═══ GIVEN TEXT ═══

Socialization is an essential part of us and how we operate in the world. Humans are most comfortable when we’re connected to one another.
Social interactions not only help support us in how we view the world around us, but they also allow each of us to catch glimpses of ourselves in the eyes of others.
In fact, it is hard to get by in this world without socializing… which is why learning how to work with others from a young age is such a virtual part of having this human experience.
Children are full of excitement and storytelling and are often eager to socialize and interact with other kids when they are learning. They’re full of ideas, motivation, creativity, and often bouncing off the walls with all this energy. When children are learning, they are at that developmental stage where they’re open to making new friends, telling stories, and sharing their minds with the world.
As a teacher, you can leverage your students’ energy and need to socialize through various collaborative learning strategies to help them grow while also building a sense of teamwork and community in your classroom.
It’s important to teach cooperative learning strategies to children at a young age, so that they can develop valuable communication tactics that aid them in socially adjusting to the adult world.
As a teacher with young students, you may be wondering how to best equip your youngsters with the tools they need to be able to properly guide themselves in social settings with others. With some kids, this may come naturally. However, with others it may require some watchful guidance and skills on how to navigate and learn to cooperate with other students.
This guide is here to provide teachers with an integrative approach to the different cooperative learning strategies and styles (for children and adults) and provide the best approaches to collaborative learning.
- What are cooperative learning strategies?
- Benefits of cooperative learning strategies in the classroom
- What are Kagan cooperative learning strategies?
- 4 cooperative learning strategies
- Implementing cooperative learning strategies in the classroom
- Importance of ongoing collaboration and learning
- Downloadable PDF template for easy cooperative learning implementation
The essence of cooperative learning strategies is using effective grouping to enhance learning and engagement in the classroom.

═══ RAW RECORDS ═══

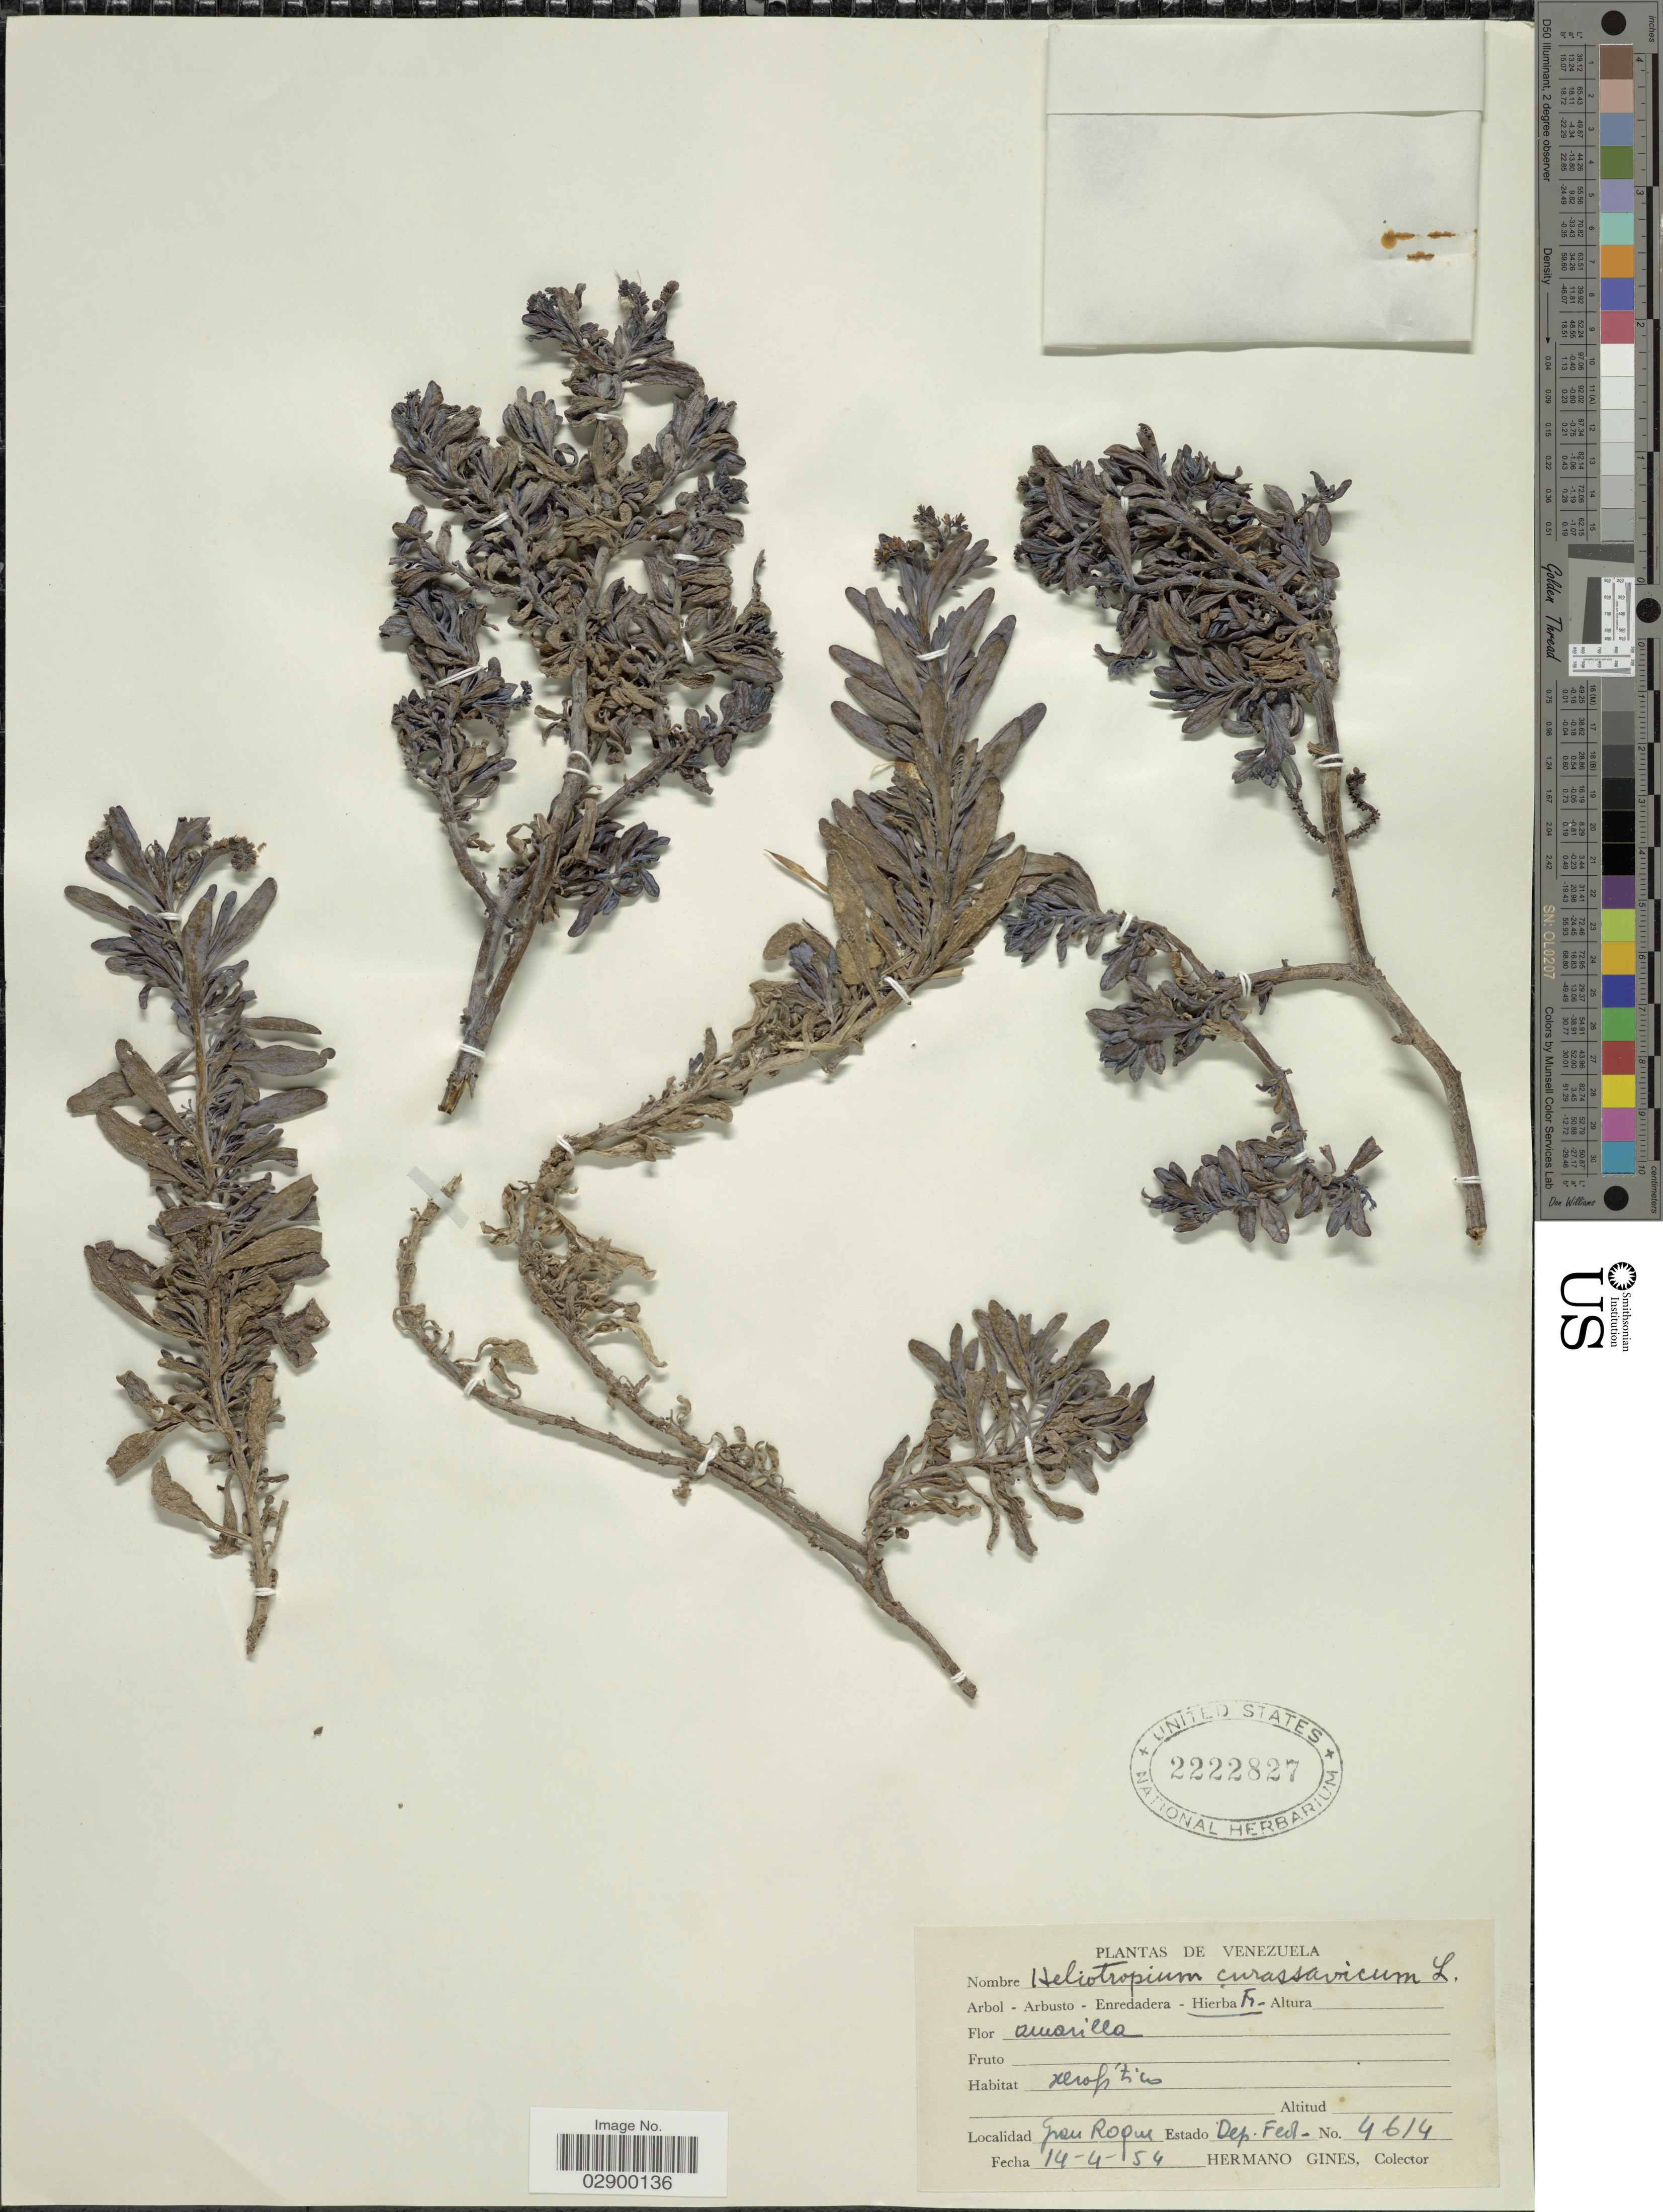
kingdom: Plantae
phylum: Tracheophyta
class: Magnoliopsida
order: Boraginales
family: Heliotropiaceae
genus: Heliotropium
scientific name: Heliotropium curassavicum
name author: L.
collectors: Bro. Gines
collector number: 4614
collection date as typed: Transcribed d/m/y: 14/4/54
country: Venezuela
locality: Gran Roque. Estado Dep. Fed.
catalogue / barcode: US 2222827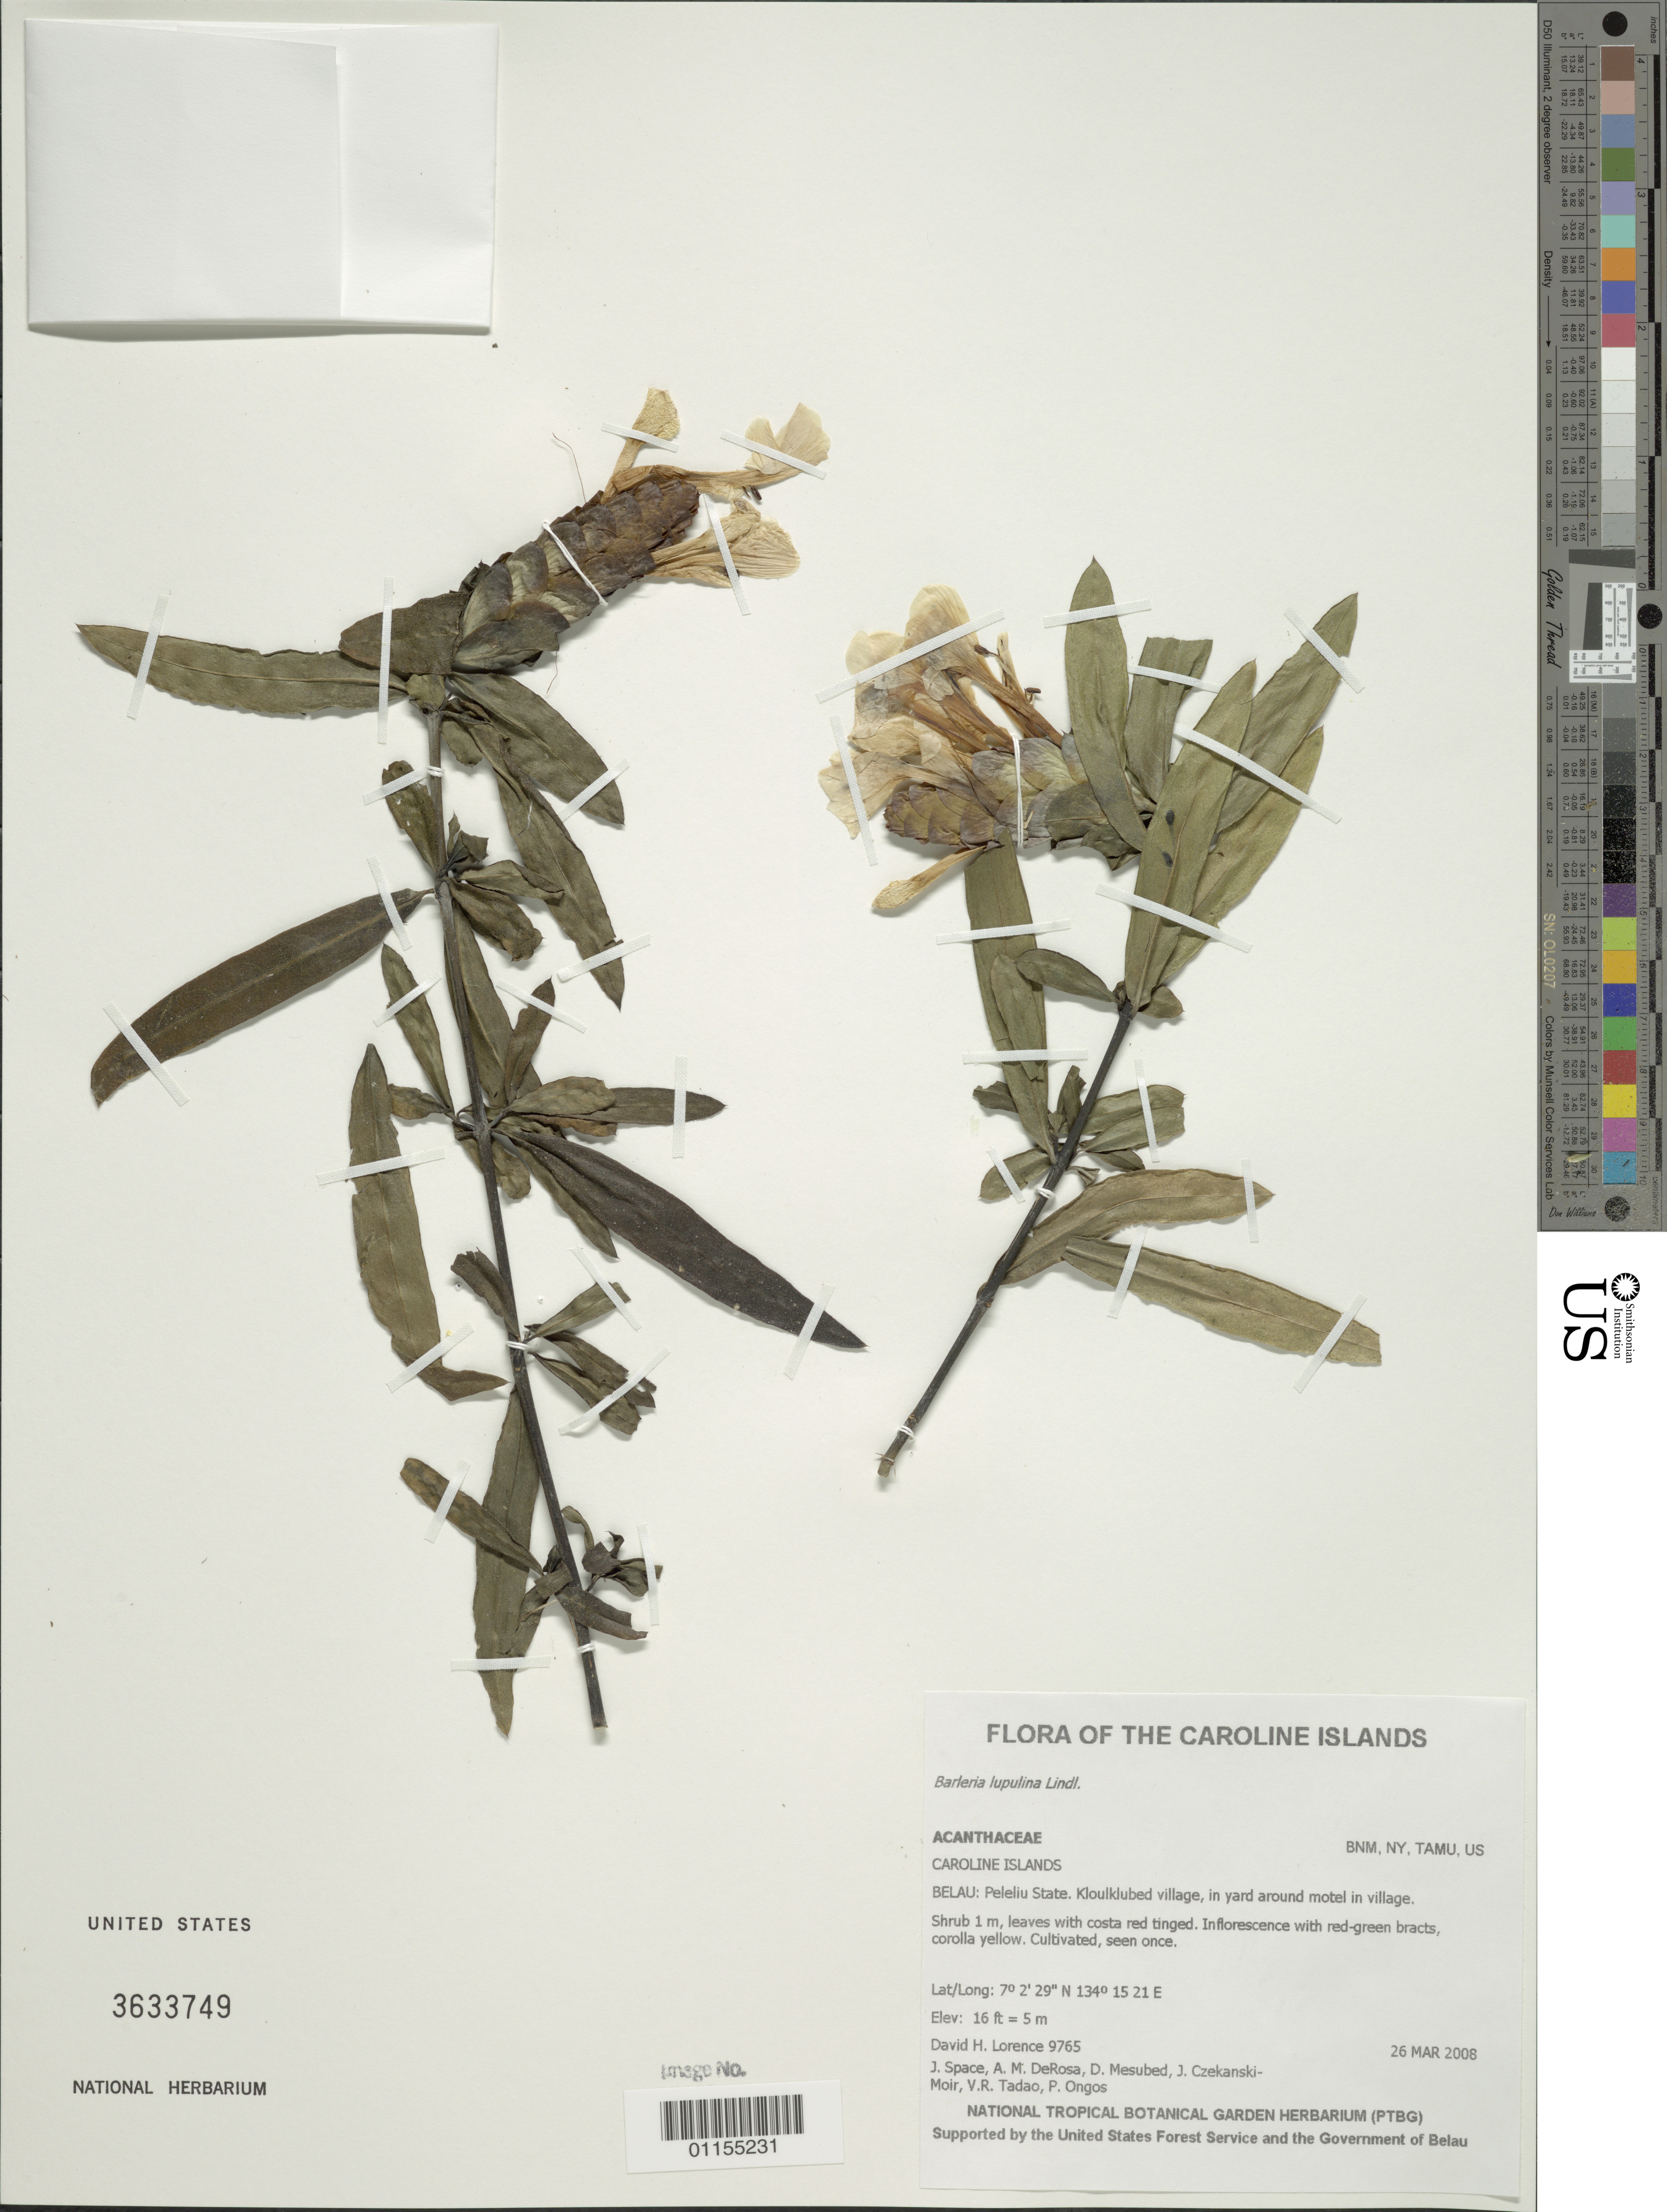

═══

### PROBLEMS TO SOLVE
• a. In the cooperative learning text, reproduce the passage starting at "As a teacher with" and ending at "Kagan cooperative learning strategies?", changing "youngsters" to "pupils".
• b. According to the cooperative learning text, why should children be taught cooperative learning strategies at a young age? Answer in one to three sentences.
• c. Decide whether each statement agrees with the cooperative learning text. Answer yes or no, and quote the words from the text that decide it.
(i) Humans are most comfortable when they are connected to one another.
(ii) Every child handles social settings naturally, without any guidance.
(iii) The guide covers cooperative learning styles for children only.
None of the entries are needed for what comes next.

### WRITTEN RESPONSES
• a.
As a teacher with young students, you may be wondering how to best equip your pupils with the tools they need to be able to properly guide themselves in social settings with others. With some kids, this may come naturally. However, with others it may require some watchful guidance and skills on how to navigate and learn to cooperate with other students.
This guide is here to provide teachers with an integrative approach to the different cooperative learning strategies and styles (for children and adults) and provide the best approaches to collaborative learning.
- What are cooperative learning strategies?
- Benefits of cooperative learning strategies in the classroom
- What are Kagan cooperative learning strategies?

• b. Learning these strategies young lets children develop valuable communication tactics. Those tactics help them adjust socially to the adult world.

• c.
(i) Yes: "Humans are most comfortable when we’re connected to one another."
(ii) No: "With some kids, this may come naturally. However, with others it may require some watchful guidance"
(iii) No: "(for children and adults)"